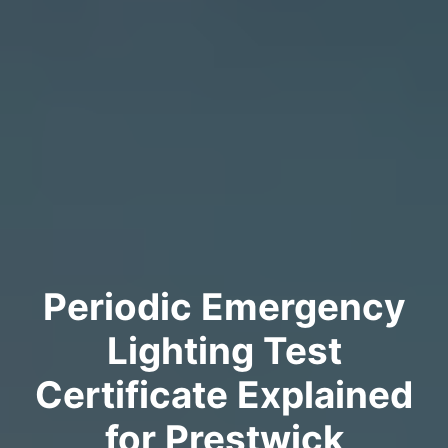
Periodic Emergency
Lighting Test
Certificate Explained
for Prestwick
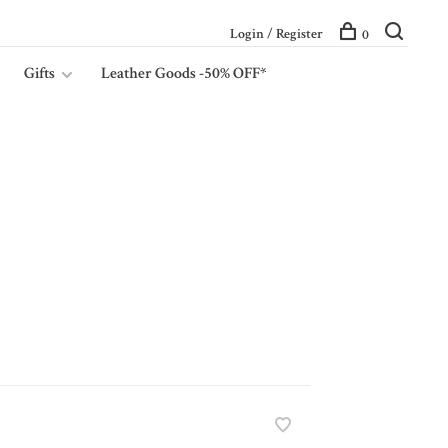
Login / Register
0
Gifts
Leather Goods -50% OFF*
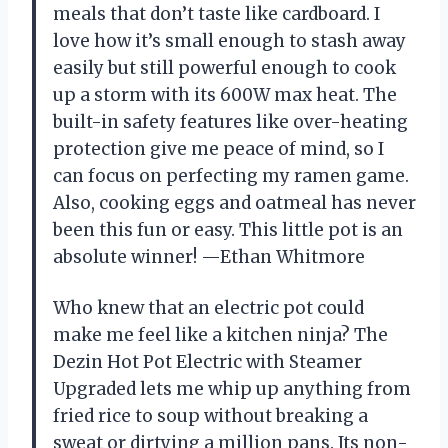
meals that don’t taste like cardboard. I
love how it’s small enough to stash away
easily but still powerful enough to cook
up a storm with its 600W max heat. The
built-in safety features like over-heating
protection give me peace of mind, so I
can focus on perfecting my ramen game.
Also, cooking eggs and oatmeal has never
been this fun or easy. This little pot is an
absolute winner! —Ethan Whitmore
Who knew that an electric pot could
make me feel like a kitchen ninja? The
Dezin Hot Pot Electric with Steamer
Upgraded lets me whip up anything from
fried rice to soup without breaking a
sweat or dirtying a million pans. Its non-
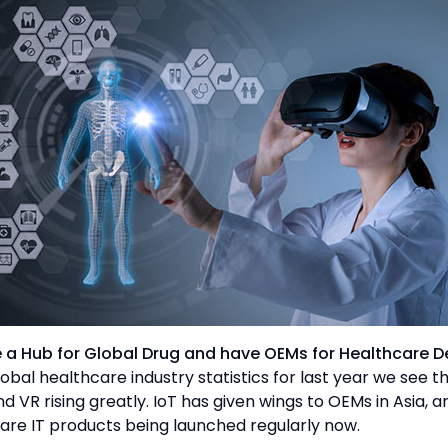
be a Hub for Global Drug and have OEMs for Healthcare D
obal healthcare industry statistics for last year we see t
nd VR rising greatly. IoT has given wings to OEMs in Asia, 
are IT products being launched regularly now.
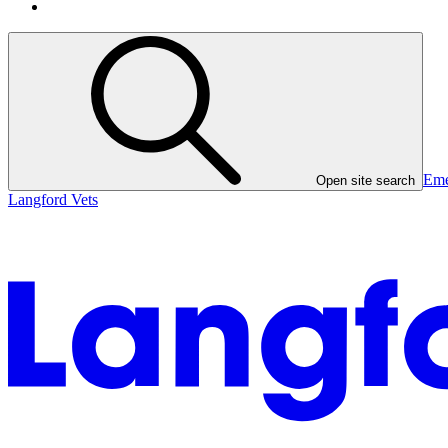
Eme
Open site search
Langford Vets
◇ ◇ ◇
EXERCISE DETAILS: Copy the records from the line with "be a Hub for" through the end of the records, and leave out the picture markers.

RESPONSE:
be a Hub for Global Drug and have OEMs for Healthcare D
obal healthcare industry statistics for last year we see t
nd VR rising greatly. IoT has given wings to OEMs in Asia, 
are IT products being launched regularly now.
Eme
Open site search
Langford Vets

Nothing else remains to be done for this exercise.